FLAVIA LIMA
DE SÃO PAULO

Está em curso uma espécie de guerra fiscal global. Um número cada vez maior de países corta tributos para atrair empresas dispostas a produzir em seus territórios. O Brasil -que amarga uma crise fiscal e se esforça para não promover uma nova rodada de aumento de impostos- corre o risco de ficar para trás, o que significaria perda de investimentos e de empregos.

O exemplo mais retumbante dessa competição vem do Norte. Em dezembro, os congressistas americanos aprovaram a redução da alíquota do imposto sobre o lucro das empresas de 35% para 21%.

Ao Sul, porém, há movimentos na mesma direção. Na virada do ano, a Argentina seguiu Donald Trump e também aprovou um corte tributária progressivo.

A lista de nações que já anunciaram a intenção de reduzir os tributos corporativos nos próximos dois anos é diversificada. Inclui Japão, Grécia, Bélgica e Reino Unido. A expectativa é que o México, pressionado pelas mudanças americanas, entre na fila.

COMPETIÇÃO

Dados da consultoria EY indicam que o imposto médio corporativo no grupo da OCDE (que reúne países em sua maioria desenvolvidos) era de 32% em 2000 e caiu para 24% neste ano -bem abaixo dos 34% cobrados hoje pelo Brasil. Na América Latina, já é certo que o país vai perder espaço até para a Colômbia. Hoje a tarifa total está em 37% e vai cair a 33% até 2019.

Se quiser entrar na competição tributária mundial, o Brasil terá que rever a cobrança sobre o lucro corporativo, diz Bernard Appy, diretor do CCiF (Centro de Cidadania Fiscal). "Não é uma questão de o Brasil querer ou não mudar, mas de ser competitivo como um polo de atração de investimentos", diz Appy.

Na reforma americana, além da alíquota menor para quem produz internamente, os EUA isentaram o lucro obtido por empresas americanas no exterior. Antes, quando empresas americanas repatriavam o lucro auferido em outros países, pagavam a diferença em relação à alíquota dos EUA, de 35%.

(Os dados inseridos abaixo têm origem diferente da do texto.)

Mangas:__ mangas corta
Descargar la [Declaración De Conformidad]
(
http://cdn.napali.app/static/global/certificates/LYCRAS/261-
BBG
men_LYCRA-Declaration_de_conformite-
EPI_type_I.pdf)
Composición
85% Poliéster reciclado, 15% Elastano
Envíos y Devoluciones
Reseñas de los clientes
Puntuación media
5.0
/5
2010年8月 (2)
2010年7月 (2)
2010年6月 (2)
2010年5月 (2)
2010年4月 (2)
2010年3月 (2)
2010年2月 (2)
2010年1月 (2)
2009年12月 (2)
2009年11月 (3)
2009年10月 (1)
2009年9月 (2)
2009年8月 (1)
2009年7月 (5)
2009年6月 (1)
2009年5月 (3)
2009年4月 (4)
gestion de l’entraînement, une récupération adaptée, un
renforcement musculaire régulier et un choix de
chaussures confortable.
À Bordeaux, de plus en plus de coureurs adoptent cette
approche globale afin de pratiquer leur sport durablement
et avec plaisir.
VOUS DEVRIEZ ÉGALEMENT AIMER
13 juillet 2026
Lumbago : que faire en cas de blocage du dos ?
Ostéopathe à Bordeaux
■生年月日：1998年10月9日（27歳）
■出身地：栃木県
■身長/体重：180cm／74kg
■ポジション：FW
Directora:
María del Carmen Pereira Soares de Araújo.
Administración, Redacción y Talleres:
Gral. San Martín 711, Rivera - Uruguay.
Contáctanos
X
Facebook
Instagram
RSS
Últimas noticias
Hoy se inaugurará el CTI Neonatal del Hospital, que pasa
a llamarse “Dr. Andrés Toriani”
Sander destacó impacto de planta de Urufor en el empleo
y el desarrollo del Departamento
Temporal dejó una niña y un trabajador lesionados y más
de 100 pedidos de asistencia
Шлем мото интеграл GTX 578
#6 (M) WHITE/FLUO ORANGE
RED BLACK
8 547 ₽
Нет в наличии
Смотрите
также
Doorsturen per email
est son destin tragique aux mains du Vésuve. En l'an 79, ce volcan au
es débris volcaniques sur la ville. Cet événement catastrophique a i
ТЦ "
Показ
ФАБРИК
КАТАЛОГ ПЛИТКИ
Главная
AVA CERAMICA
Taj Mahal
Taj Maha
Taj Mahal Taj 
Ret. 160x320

Assim, uma empresa americana que produzia no Brasil pagava 34% por aqui mais uma diferença de 1%, se enviasse o lucro aos EUA. Com a isenção nos EUA, o peso de produzir no Brasil cresceu.

ARGENTINA

Na Argentina, a alíquota caiu de 35% para 30% desde janeiro e será de 25% a partir de 2020. Essa desvantagem fiscal pode resultar em deslocamento de produção e perda de postos de trabalho para o país vizinho, como, de certa forma, já ocorre com o Paraguai, diz Eduardo Fleury, do escritório FCR Law.

Segundo reportagem da Folha, 7 em cada 10 novas empresas abertas no Paraguai são brasileiras em busca de um ambiente de negócios mais amigável, o que inclui menos impostos.

A percepção é que multinacionais, como montadoras de veículos e fabricantes de proteína animal, podem transferir parte da produção para a Argentina, aproveitando-se do imposto mais baixo.

Depois disso, essas empresas exportariam esses produtos para o Brasil, tirando vantagem das tarifas diferenciadas do Mercosul, o tratado comercial entre Brasil, Argentina, Paraguai e Uruguai.

Gustavo Carmona, diretor-executivo da consultoria EY, diz que a Argentina se equipara ao Brasil na qualidade da mão de obra, mas o imposto menor e um governo mais confiável aos olhos do investidor externo podem colocar os argentinos na dianteira.

Para um executivo de uma grande montadora que atua no Brasil, a estratégia argentina é um incentivo para empresas que estão no Brasil produzirem mais lá. E pode ajudar a proteger a indústria argentina no processo de abertura do mercado que virá com o acordo da União Europeia. Para ele, enquanto o governo argentino reduz encargos pensando no futuro, o brasileiro não sabe nem o que fazer com o Inovar-Auto.

João Manoel Pinho, secretário do Ministério da Fazenda, diz que as mudanças estimulam o Brasil a repensar o sistema tributário, o que, segundo ele, é imperativo.

Para ele, talvez seja menos importante rever a carga tributária e focar na redução da complexidade do sistema -o principal atrativo para as firmas manterem operações e domicílio fiscal no Brasil.